One of the most interesting things about Scottish Ballet’s changing double bill – they perform a rotating programme of two pieces as part of a triple bill – is the way it subtly changes the atmosphere of the show as a whole, re-contextualising the first piece, iWitness.
On a second viewing, Vincent E. Thomas’s extract from his full-length piece Witness, seems to have a more optimistic feel. Thomas is a hypnotic dancer, his stretching and balancing full of pause and consideration as well as surprising flicks and flourishes. His face twists and searches as he finds sound then speech from a soprano aria (a metaphor for finding one’s voice?), and his rapport with the crowd seems bouncier. Even the piece’s most mournful passage – a solo dance to an audience member – feels different when Thomas chooses a child to perform to rather than (as last time I saw it) another man.

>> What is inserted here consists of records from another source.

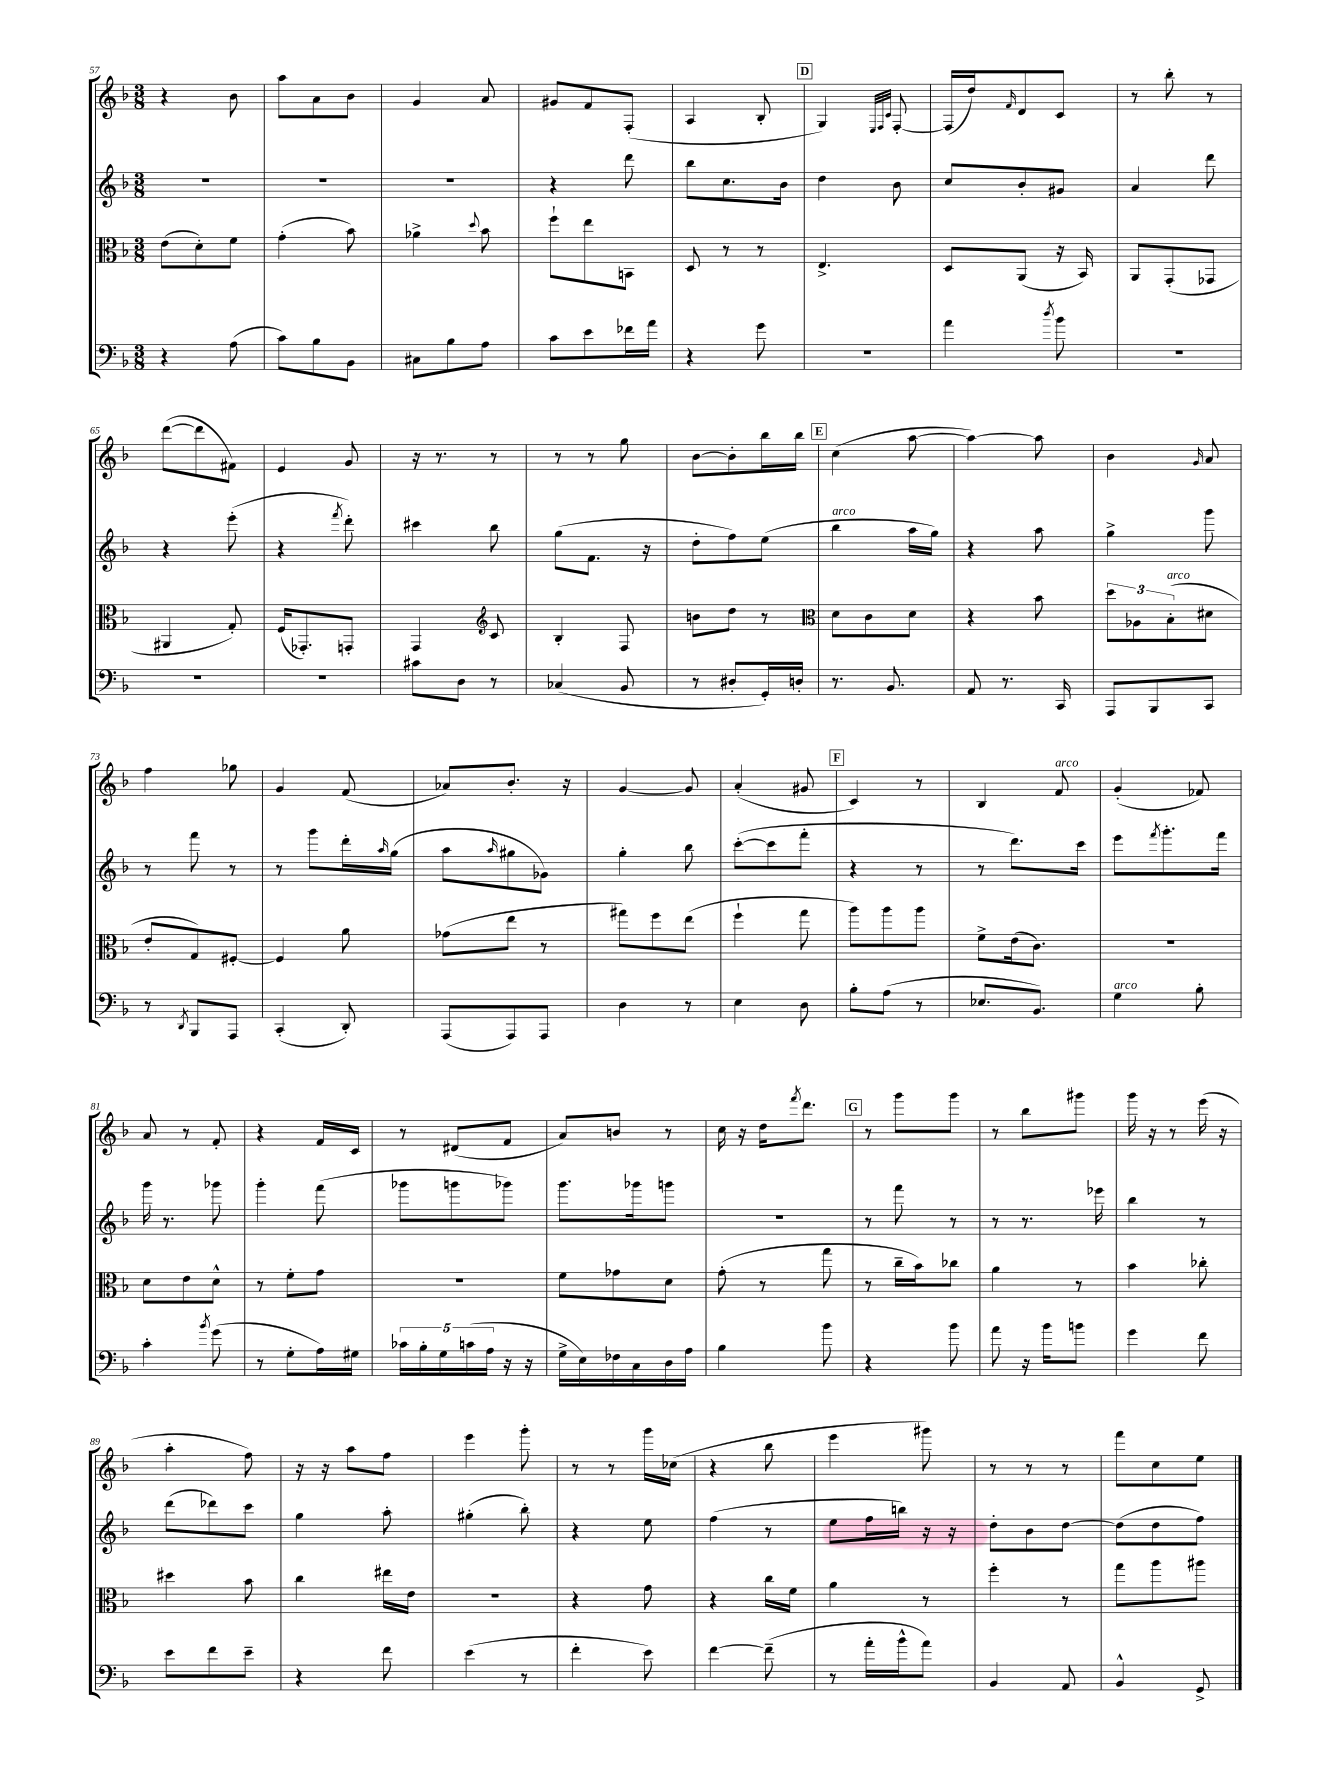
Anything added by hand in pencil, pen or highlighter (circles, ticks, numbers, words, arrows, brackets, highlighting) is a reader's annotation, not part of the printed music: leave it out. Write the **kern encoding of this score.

**kern	**kern	**kern	**kern
*part4	*part3	*part2	*part1
*staff4	*staff3	*staff2	*staff1
*clefF4	*clefC3	*clefG2	*clefG2
*k[b-]	*k[b-]	*k[b-]	*k[b-]
*M3/8	*M3/8	*M3/8	*M3/8
=57	=57	=57	=57
4r	(8e\L	4.r	4r
.	8d'\)	.	.
(8A\	8f\J	.	8b-\
=58	=58	=58	=58
8c\L)	(4g'\	4.r	8aa\L
8B-\	.	.	8a\
8BB-\J	8b-\)	.	8b-\J
=59	=59	=59	=59
8C#X\L	4a-X^\	4.r	4g/
8B-\	.	.	.
.	8qqdd/	.	.
8A\J	8b-\	.	8a/
=60	=60	=60	=60
8c\L	8ff`\L	4r	8g#X/L
8e\	8ee\	.	8f/
16f-X\L	8BBn\J	8ddd\	(8F'/J
16a\JJ	.	.	.
=61	=61	=61	=61
4r	8D/	8bb-\L	4A/
.	8r	8.cc\	.
8g\	8r	.	8B-'/
.	.	16b-\Jk	.
!!LO:REH:place=s1:t=D
=62	=62	=62	=62
4.r	4.E^/	4dd\	4G/)
.	.	.	32qqE/LLL
.	.	.	32qqF/
.	.	.	32qqc/JJJ
.	.	8b-\	[8F'/
=63	=63	=63	=63
4a\	8D/L	8cc/L	(16F/LL]
.	.	.	16dd/J)
.	.	.	16qqf/
.	(8AA/J	8b-'/	8d/
8qdd/	.	.	.
8b-\	16r	8g#X/J	8c/J
.	16BB-/)	.	.
=64	=64	=64	=64
4.r	8AA/L	4a/	8r
.	(8GG'/	.	8bb-'\
.	8GG-X/J	8ddd\	8r
!!LO:LB:g=z
=65	=65	=65	=65
4.r	4AA#X/	4r	([8ddd\L
.	.	.	8ddd\]
.	8G'/)	(8eee'\	8f#X\J)
=66	=66	=66	=66
4.r	(16F/KL	4r	4e/
.	8.GG-X'/)	.	.
.	.	8qfff/	.
.	8GGn'/J	8ddd'\)	8g/
=67	=67	=67	=67
8c#X\L	4GG/	4ccc#X\	16r
.	.	.	8.r
8D\J	.	.	.
*	*clefG2	*	*
8r	8c/	8bb-\	8r
=68	=68	=68	=68
(4C-X/	4B-'/	(8gg\L	8r
.	.	8.f\J	8r
8BB-/	8F/	.	8gg\
.	.	16r	.
=69	=69	=69	=69
8r	8bn\L	8dd'\L	[8b-\L
8D#X'/L	8dd\J	8ff\)	8b-'\]
16GG'/L)	8r	(8ee\J	16bb-\L
16Dn'/JJ	.	.	16bb-\JJ
!!LO:REH:place=s1:t=E
=70	=70	=70	=70
*	*clefC3	*	*
!	!	!LO:TX:a:i:t=arco	!
8.r	8d\L	4bb-\	(4cc\
.	8c\	.	.
8.BB-/	.	.	.
.	8d\J	16aa\LL	[8aa\
.	.	16gg\JJ)	.
=71	=71	=71	=71
8AA/	4r	4r	4aa\_)
8.r	.	.	.
.	8b-\	8aa\	8aa\]
16CC/	.	.	.
=72	=72	=72	=72
8AAA/L	12dd\L	4gg^\	4b-\
.	12A-X\	.	.
8BBB-/	.	.	.
!	!LO:TX:a:i:t=arco	!	!
.	(12B-'\	.	.
.	.	.	16qqg/
8CC/J	8d#X\J	8ggg\	8a/
!!LO:LB:g=z
=73	=73	=73	=73
8r	8e'/L	8r	4ff\
8qDD/	.	.	.
8BBB-/L	8G/)	8fff\	.
8AAA/J	[8F#X'/J	8r	8gg-X\
=74	=74	=74	=74
(4CC'/	4F#/]	8r	4g/
.	.	8ggg\L	.
8DD'/)	8a\	16ddd'\L	(8f/
.	.	16qqaa/	.
.	.	(16gg\JJ	.
=75	=75	=75	=75
(8AAA/L	(8g-X\L	8aa\L	8a-X/L)
.	.	16qqaa/	.
8AAA/)	8ee\J	8gg#X\	8.b-'/J
8AAA/J	8r	8g-X\J)	.
.	.	.	16r
=76	=76	=76	=76
4D\	8gg#X\L)	4gg'\	[4g/
.	8ff\	.	.
8r	(8ee\J	8bb-\	8g/]
=77	=77	=77	=77
4E\	4ff`\	([8ccc'\L	(4a'/
.	.	8ccc\]	.
8D\	8gg\	8fff'\J	8g#X/
!!LO:REH:place=s1:t=F
=78	=78	=78	=78
8B-'\L	8aa\L)	4r	4c/)
(8A\J	8aa\	.	.
8r	8aa\J	8r	8r
=79	=79	=79	=79
8.E-X/L	8f^\L	8r	4B-/
.	(16e\k	8.ddd\L)	.
8.BB-/J)	8.c\J)	.	.
!	!	!	!LO:TX:a:i:t=arco
.	.	.	8f/
.	.	16ccc\Jk	.
=80	=80	=80	=80
!LO:TX:a:i:t=arco	!	!	!
4G\	4.r	8eee\L	(4g'/
.	.	8qfff/	.
.	.	8.ggg'\	.
8B-'\	.	.	8f-X/)
.	.	16fff\Jk	.
!!LO:LB:g=z
=81	=81	=81	=81
4c'\	8d\L	16ggg\	8a/
.	.	8.r	.
.	8e\	.	8r
8qb-/	.	.	.
(8g\	8d^^\J	8ggg-X\	8f'/
=82	=82	=82	=82
8r	8r	4ggg'\	4r
8G'\L	8f'\L	.	.
16A\L)	8g\J	(8fff\	16f/LL
16G#X\JJ	.	.	16c/JJ
=83	=83	=83	=83
20c-X\LL	4.r	8ggg-X\L	8r
20B-'\	.	.	.
20G\	.	.	.
.	.	8gggn\	(8d#X/L
(20cn\	.	.	.
20A\JJ	.	.	.
16r	.	8ggg-X\J)	8f/J
16r	.	.	.
=84	=84	=84	=84
16G^\LL	8f\L	8.ggg\L	8a/L)
16E\)	.	.	.
16F-X\	8g-X\	.	8bn/J
16C\	.	16ggg-X\k	.
16D\	8d\J	8gggn\J	8r
16A\JJ	.	.	.
=85	=85	=85	=85
4B-\	(8g'\	4.r	16cc\
.	.	.	16r
.	8r	.	16dd\KL
.	.	.	8qfff/
.	.	.	8.ddd\J
8b-\	8gg\	.	.
!!LO:REH:place=s1:t=G
=86	=86	=86	=86
4r	8r	8r	8r
.	16cc~\LL	8fff\	8ggg\L
.	16b-\J)	.	.
8b-\	8cc-X\J	8r	8ggg\J
=87	=87	=87	=87
8a\	4a\	8r	8r
16r	.	8.r	8bb-\L
16b-\KL	.	.	.
8bn\J	8r	.	8ggg#X\J
.	.	16eee-X\	.
=88	=88	=88	=88
4g\	4b-\	4bb-\	16ggg\
.	.	.	16r
.	.	.	8r
8f\	8cc-X'\	8r	(16eee\
.	.	.	16r
!!LO:LB:g=z
=89	=89	=89	=89
8e\L	4dd#X\	(8ddd\L	4aa'\
8f\	.	8ddd-X\)	.
8e~\J	8b-\	8ccc\J	8ff\)
=90	=90	=90	=90
4r	4cc\	4gg\	16r
.	.	.	16r
.	.	.	8aa\L
8f\	16ee#X\LL	8aa'\	8ff\J
.	16e\JJ	.	.
=91	=91	=91	=91
(4e\	4.r	(4gg#X'\	4eee\
8r	.	8bb-'\)	8ggg'\
=92	=92	=92	=92
4f'\	4r	4r	8r
.	.	.	8r
8e\)	8g\	8ee\	16ggg\LL
.	.	.	(16cc-X\JJ
=93	=93	=93	=93
[4f\	4r	(4ff\	4r
(8f~\]	16cc\LL	8r	8bb-\
.	16f\JJ	.	.
=94	=94	=94	=94
8r	4a\	8ee\L	4eee\
16a'\LL	.	16ff\L	.
16b-^^\J	.	16bbn\JJ)	.
8a\J)	8r	16r	8ggg#X\)
.	.	16r	.
=95	=95	=95	=95
4BB-/	4ff'\	8dd'\L	8r
.	.	8b-\	8r
8AA/	8r	[8dd\J	8r
=96	=96	=96	=96
4BB-^^/	8gg\L	(8dd\L]	8fff\L
.	8aa\	8dd\	8cc\
8GG^/	8aa#X\J	8ff\J)	8ee\J
==	==	==	==
*-	*-	*-	*-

But again it’s Scottish Ballet who ratchet up the drama, firstly in Eve Mutso’s arrestingly chic elEven. Her choreography is muscular and glamorous, geometric and soft. The startling contrast of her bent foot as she winches herself up onto pointe, with a soundtrack that makes static scrapes like cracking bones, puts beauty inside its brutal context. The piece is based on her 11 years of dancing with Scottish Ballet. When she kicks her shoes away to dance barefoot with guest artist Daniel Kirspuu, there is freedom but also the co-dependency of teamwork. Mutso is electric to watch in every performance she gives and without a doubt one of the company’s most exciting members; as a choreographer her work feels as sleek and modern as contemporary sculpture.
From the black-costumed elEven the bright, white, lighter than air Stabat Mater takes over, danced with fine precision to Vivaldi’s score of the same name. Inspired by a mother’s mourning, Constant Vigier choreographs fragile movement for Chloë Réveillon; at times she is swept into doll-mechanical grace, wiping her hand to her face as if to shift an imaginary glass tear, or effecting fine-lined turns. Partnering Réveillon, Vigier’s response to the baroque intrigue of the music slips the pair into various moods, skirting around longing and support, never being so direct as to create narrative.
Seeing the details of contemporary ballet up so close in the Dance Base studio space brings an extra appreciation of the training that has made these bodies so eloquent when communicating.